Understanding the Verification Process

  • open Std.Do: Opens the Std.Do namespace for working with do-notation.
  • set_option mvcgen.warning false: Disables warnings from mvcgen.
  • theorem Array.sumDo_eq_sum (arr : Array α) : arr.sumDo = arr.sum := by ...: States the theorem that Array.sumDo calculates the sum correctly.
  • generalize h : arr.sumDo = r: Generalizes the goal for easier reasoning.
  • apply Id.of_wp_run_eq h: Applies a tactic to equate the goal with the weakest precondition.
  • mvcgen invariants ... with (simp_all <;> grind): Invokes mvcgen with the specified invariants and tactics.

Loop Invariants

The crucial part of the verification is the loop invariant:

· ⇓⟨cursor, out⟩ => ⌜(arr.take cursor.pos).sum = out⌝

This invariant states that at each iteration, the sum of the elements taken from the beginning of the array up to the current cursor position (cursor.pos) is equal to the value of the out variable.
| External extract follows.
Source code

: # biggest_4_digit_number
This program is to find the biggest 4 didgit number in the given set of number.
This invariant captures the essence of the loop's behavior and is essential for mvcgen to prove the correctness of the function.
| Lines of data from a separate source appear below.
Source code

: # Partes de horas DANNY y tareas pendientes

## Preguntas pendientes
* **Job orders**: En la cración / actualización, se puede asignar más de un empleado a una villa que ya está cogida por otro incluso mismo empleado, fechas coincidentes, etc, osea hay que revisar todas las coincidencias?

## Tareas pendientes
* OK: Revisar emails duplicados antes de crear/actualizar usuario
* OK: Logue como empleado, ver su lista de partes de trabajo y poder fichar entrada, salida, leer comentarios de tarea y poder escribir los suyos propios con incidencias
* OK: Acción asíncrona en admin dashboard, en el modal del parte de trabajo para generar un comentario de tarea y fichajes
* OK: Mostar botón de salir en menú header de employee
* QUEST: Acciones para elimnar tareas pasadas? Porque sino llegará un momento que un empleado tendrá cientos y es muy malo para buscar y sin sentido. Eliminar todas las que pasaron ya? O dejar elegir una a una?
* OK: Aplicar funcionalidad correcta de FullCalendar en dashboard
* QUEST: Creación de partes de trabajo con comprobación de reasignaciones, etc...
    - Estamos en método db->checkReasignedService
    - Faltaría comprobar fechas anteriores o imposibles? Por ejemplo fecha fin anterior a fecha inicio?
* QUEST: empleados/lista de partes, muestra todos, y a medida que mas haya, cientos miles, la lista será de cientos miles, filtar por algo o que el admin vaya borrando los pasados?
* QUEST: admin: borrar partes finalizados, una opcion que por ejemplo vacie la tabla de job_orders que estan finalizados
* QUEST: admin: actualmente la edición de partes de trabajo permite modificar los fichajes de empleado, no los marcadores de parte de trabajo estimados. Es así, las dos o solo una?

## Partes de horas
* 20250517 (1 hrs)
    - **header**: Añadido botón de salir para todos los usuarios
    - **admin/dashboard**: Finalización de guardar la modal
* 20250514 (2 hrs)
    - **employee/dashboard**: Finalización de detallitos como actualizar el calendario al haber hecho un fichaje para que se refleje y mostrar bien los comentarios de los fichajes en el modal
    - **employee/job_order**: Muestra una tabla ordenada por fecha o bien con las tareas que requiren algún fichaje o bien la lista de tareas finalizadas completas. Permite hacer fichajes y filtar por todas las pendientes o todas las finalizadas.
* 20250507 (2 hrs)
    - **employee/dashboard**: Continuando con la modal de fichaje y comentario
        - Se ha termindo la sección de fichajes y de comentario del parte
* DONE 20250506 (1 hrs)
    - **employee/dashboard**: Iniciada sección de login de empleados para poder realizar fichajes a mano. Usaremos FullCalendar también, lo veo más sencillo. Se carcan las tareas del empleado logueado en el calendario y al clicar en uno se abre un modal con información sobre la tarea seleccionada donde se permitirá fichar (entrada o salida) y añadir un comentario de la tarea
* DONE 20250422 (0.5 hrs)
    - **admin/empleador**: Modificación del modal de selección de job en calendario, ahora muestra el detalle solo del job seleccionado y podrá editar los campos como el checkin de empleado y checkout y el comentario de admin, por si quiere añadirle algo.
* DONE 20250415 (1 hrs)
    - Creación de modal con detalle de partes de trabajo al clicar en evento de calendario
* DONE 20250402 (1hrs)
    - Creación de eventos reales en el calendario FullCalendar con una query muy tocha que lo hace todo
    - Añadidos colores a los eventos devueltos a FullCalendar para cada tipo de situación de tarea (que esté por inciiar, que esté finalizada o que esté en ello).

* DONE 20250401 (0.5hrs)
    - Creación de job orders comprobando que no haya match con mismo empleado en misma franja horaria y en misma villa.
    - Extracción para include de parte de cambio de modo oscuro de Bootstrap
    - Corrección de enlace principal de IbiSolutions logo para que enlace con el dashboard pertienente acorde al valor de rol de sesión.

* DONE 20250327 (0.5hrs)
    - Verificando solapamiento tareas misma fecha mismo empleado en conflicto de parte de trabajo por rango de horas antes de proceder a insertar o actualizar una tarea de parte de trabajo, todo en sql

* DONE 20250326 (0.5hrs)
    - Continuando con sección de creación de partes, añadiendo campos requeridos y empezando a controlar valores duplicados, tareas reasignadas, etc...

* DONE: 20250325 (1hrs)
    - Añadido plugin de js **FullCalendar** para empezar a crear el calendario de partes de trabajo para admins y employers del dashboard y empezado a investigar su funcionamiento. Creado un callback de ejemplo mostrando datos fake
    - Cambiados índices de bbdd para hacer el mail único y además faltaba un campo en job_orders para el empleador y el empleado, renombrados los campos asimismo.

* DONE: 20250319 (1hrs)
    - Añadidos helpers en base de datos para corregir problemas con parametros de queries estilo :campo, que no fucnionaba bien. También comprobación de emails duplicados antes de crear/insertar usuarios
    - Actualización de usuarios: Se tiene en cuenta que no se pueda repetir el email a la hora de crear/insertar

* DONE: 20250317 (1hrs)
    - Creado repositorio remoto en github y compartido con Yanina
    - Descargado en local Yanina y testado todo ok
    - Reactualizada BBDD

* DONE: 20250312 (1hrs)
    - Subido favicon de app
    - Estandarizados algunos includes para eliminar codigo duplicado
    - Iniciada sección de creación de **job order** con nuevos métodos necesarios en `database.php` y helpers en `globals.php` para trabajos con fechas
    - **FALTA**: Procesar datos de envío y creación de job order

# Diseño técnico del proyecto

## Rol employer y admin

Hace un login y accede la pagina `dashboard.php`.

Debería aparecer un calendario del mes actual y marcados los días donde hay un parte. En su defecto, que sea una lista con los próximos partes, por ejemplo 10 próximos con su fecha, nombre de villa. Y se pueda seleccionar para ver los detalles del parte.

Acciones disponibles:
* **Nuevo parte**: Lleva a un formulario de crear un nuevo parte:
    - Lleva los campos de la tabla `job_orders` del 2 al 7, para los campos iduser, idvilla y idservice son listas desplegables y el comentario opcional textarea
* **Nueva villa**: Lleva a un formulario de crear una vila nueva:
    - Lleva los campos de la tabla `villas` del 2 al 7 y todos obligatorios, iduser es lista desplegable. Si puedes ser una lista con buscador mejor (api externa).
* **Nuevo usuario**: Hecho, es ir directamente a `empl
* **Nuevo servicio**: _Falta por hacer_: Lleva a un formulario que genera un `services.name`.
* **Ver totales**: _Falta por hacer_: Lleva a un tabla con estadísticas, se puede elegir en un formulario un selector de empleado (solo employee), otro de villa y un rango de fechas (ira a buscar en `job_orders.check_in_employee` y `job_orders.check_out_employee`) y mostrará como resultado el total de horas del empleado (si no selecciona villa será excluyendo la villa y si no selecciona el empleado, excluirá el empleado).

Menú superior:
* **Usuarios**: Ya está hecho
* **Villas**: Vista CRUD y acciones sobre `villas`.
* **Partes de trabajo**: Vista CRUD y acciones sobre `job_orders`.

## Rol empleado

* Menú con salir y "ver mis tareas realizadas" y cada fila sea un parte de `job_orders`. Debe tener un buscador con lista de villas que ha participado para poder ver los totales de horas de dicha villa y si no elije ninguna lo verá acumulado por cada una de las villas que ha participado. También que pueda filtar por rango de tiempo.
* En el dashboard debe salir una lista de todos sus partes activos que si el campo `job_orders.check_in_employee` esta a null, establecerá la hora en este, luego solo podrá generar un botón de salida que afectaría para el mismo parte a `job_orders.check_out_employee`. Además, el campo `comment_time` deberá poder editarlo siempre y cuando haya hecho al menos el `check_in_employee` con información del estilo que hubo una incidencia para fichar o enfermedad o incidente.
The loop invariant specified here is the linchpin of the verification process. It succinctly captures the relationship between the state of the loop (represented by cursor.pos and out) and the accumulated sum of the array elements. The invariant asserts that at any point during the execution of the loop, the sum of the elements from the beginning of the array up to the current position (cursor.pos) is precisely equal to the value stored in the mutable variable out. This invariant is crucial because it maintains a consistent relationship between the partial sum and the progress of the loop. By proving that this invariant holds true at the beginning of the loop, remains true after each iteration, and implies the desired result upon termination, we can confidently conclude that the Array.sumDo function is correct. The mvcgen tool leverages this invariant to automatically generate and discharge proof obligations, significantly simplifying the verification effort. In essence, the invariant acts as a bridge connecting the initial state, the iterative process, and the final result, ensuring the correctness of the summation algorithm.

mvcgen in Action

  • mvcgen invariants: This command tells mvcgen to use the specified invariants to generate verification conditions.
  • ⇓⟨cursor, out⟩ => ⌜(arr.take cursor.pos).sum = out⌝: This is the loop invariant, which states that the sum of elements up to the current cursor position equals the out variable.
  • with (simp_all <;> grind): Specifies tactics to be used by mvcgen to discharge the verification conditions. simp_all simplifies the goal using all available lemmas, and grind is a powerful tactic that attempts to solve the goal automatically.

By specifying the loop invariant and providing appropriate tactics, mvcgen can automatically prove that Array.sumDo correctly calculates the sum of the array elements. This showcases the power of mvcgen in verifying complex algorithms with mutable state.

Conclusion

In this article, we explored how to use mvcgen to verify the correctness of an array summation function (Array.sumDo) in Lean. We delved into the code implementation, essential theorems, and the crucial concept of loop invariants. By specifying the correct invariants, we enabled mvcgen to automatically prove the correctness of our function.

This example highlights the power of mvcgen in verifying algorithms with mutable state. Understanding how to use mvcgen and specify loop invariants is essential for writing robust and reliable code in Lean. By leveraging these tools, you can confidently build complex algorithms with the assurance that they behave as expected.

For further exploration of Lean and its capabilities, consider visiting the Lean community website.